Every successful entrepreneur who ever lived started with nothing more than an idea. Remember this when you’re down and feel like the end is near. Use it as motivation to explore new ways of doing things, forge new partnerships or do something crazy. Self-made entrepreneurs are built to tolerate and withstand great risk. Hundreds if not thousands of people have already walked in your shoes. Channel this idea. Success lies ahead.
3. It’s very rare to be first-to-market at anything. We will all have competitors and few ideas are truly original.
   “There are no original ideas. There are only original people.” -Barbara Grizutti Harrison
Everyone wants to be innovative — to come up with an idea that will change the world, disrupt an industry or set you apart as an “entrepreneurial genius.” But the truth is that few ideas a unique or new. Some of the most successful tech businesses, for example, are just iterative improvements on successful ventures that have come before.
Don’t get caught up market saturation or competition. No matter what you do in life, you will face stiff competition. Use your closest competition. Evaluate their strengths and weaknesses and improve your business positioning, brand message, and pricing and marketing strategy to get an edge.
At the end of the day, customers are a fickle bunch. If your business does it better, faster, cheaper or smarter than your rivals, you’re bound to find success.
4. Doubt will haunt you until you’ve reached “success.” Learn to get used to it.
Whether they let on or not, all entrepreneurs have high levels of anxiety about their business — even if they’re on the pathway to success. Running and building a business of any size in any industry requires a huge amount of responsibility and attention to detail. And things will go wrong. Frequently. You’ll second guess yourself (sometimes on a daily basis) and you’ll always fear you’re on the edge of failure. The sooner you accept this reality, the sooner you’ll learn to cope.
5. The first big milestones were equally challenging for all of your competitors.
Getting your first sale will be a big day. But there will be many days that pass as you ramp up your business and prepare to bring home the bacon. If you launch your business and have a slow start, worry not.

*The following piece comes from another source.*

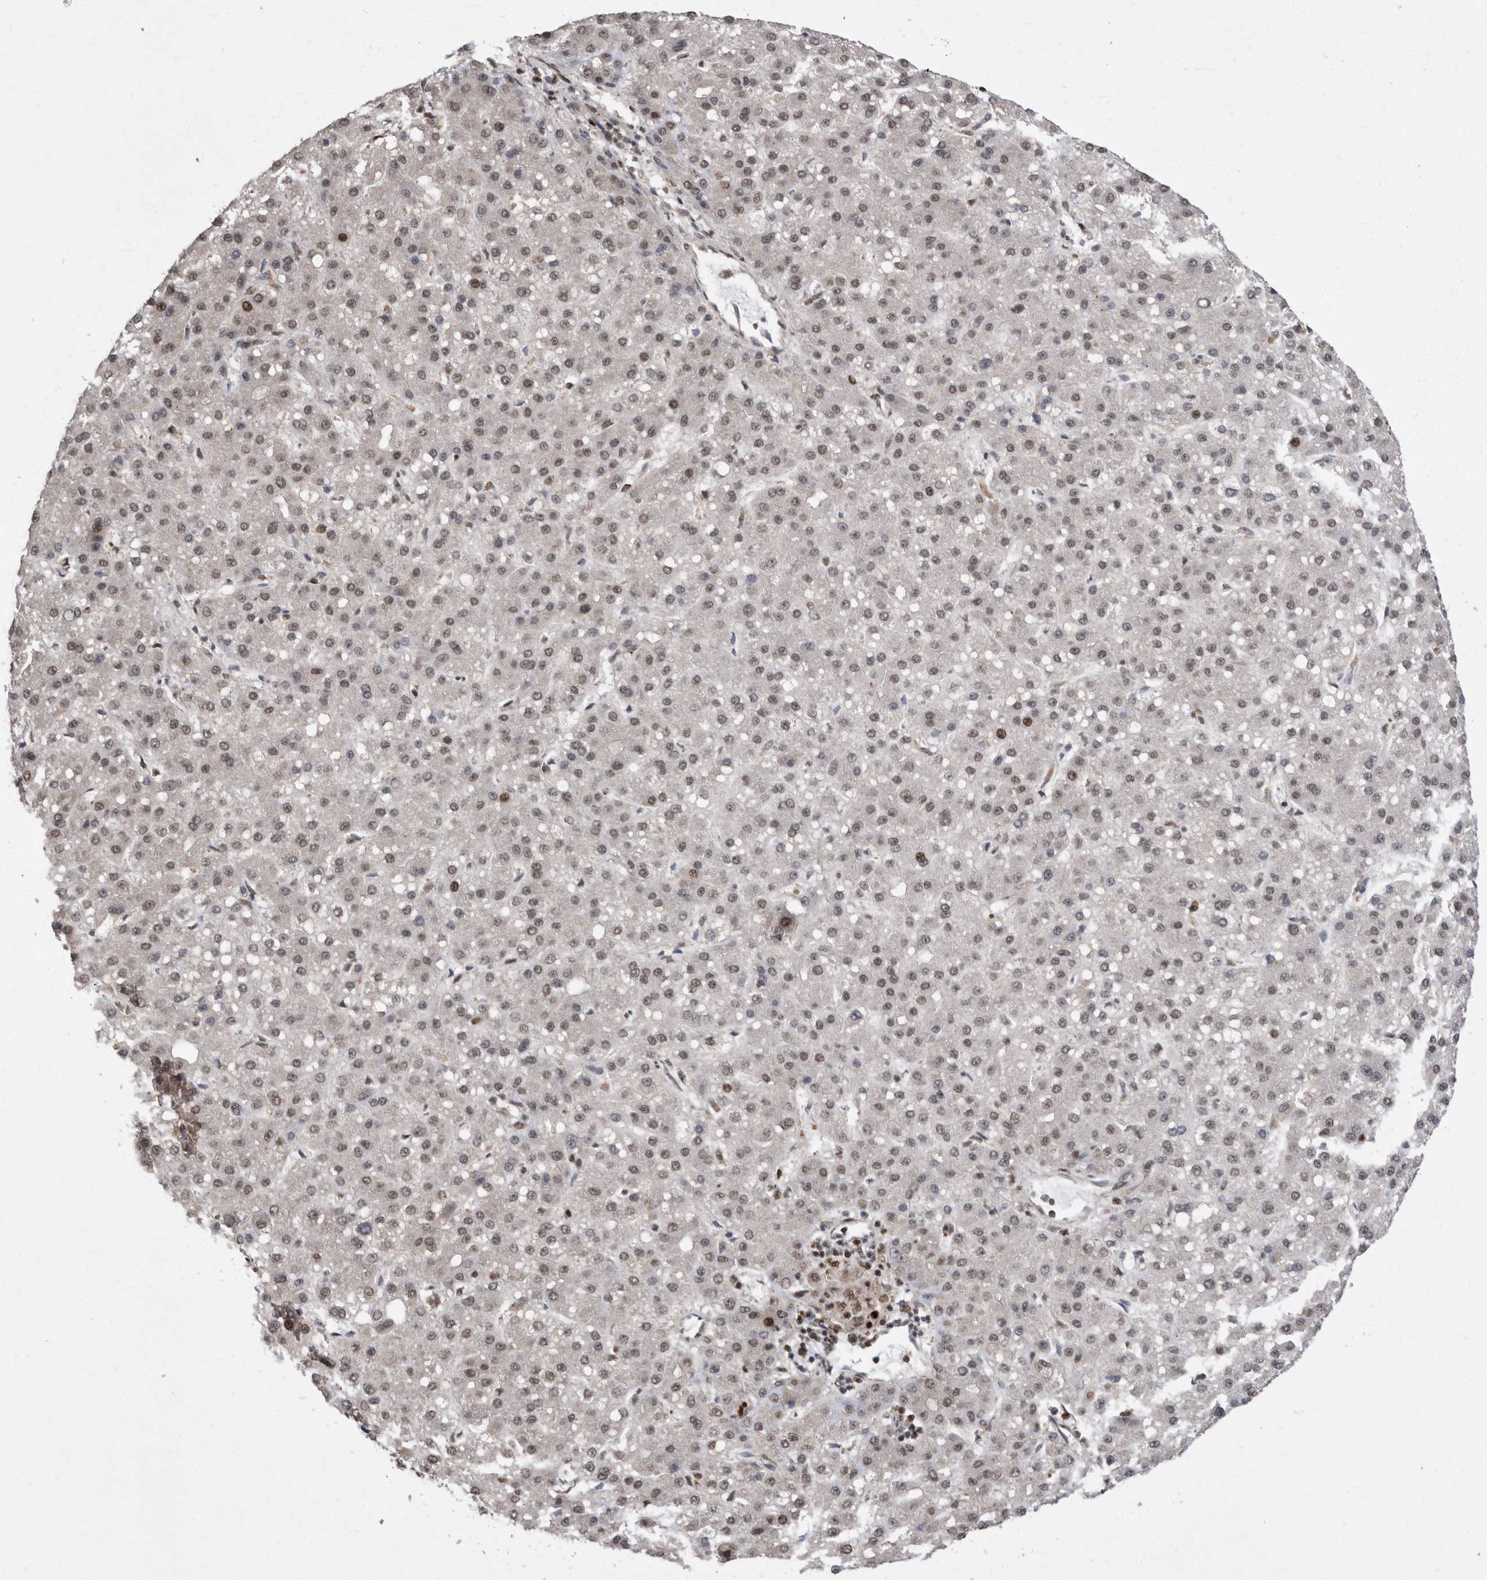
{"staining": {"intensity": "moderate", "quantity": "25%-75%", "location": "nuclear"}, "tissue": "liver cancer", "cell_type": "Tumor cells", "image_type": "cancer", "snomed": [{"axis": "morphology", "description": "Carcinoma, Hepatocellular, NOS"}, {"axis": "topography", "description": "Liver"}], "caption": "The histopathology image reveals staining of liver hepatocellular carcinoma, revealing moderate nuclear protein positivity (brown color) within tumor cells. (Brightfield microscopy of DAB IHC at high magnification).", "gene": "TDRD3", "patient": {"sex": "male", "age": 67}}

Very few businesses charge out of the gate at full speed. Growing a business can be a slow and painful process and you will need patience and persistence to weather your early setbacks. Remember, every great businessman had to start from somewhere. And for most, that somewhere was the same place you’re starting from now.
6. The emotional and financial pressures you feel have been felt by every entrepreneur before you.
Just as you will have to get used to living with doubt and fear of failure, you will also need to adapt to the daily, weekly, and monthly financial pressures of being your own boss. As an entrepreneur, you have chosen to break away from the security of a bi-weekly paycheck for the chance at something more. Fortunately, you can find solace in the fact that every self-made man or woman who came before you had the same emotional and financial pressures bearing down on them. If they could do it, so can you.
7. In a fledgling business, learn to rely on no one but yourself for 90 percent of the work.
If you’re an independent-minded person, there is a good chance you’re used to doing most of the work yourself. As an entrepreneur, being a master-of-all-trades is in the first line of the job description. Working as part of a team is a valuable skill and one you’ll surely need as your business grows and you begin to scale, but in the early stages of every business you’ll need to rely on yourself for 90-100 percent of the work. While you’ll be burning the midnight oil most days of the week (and weekend), the satisfaction you will feel after finding success will be without equal.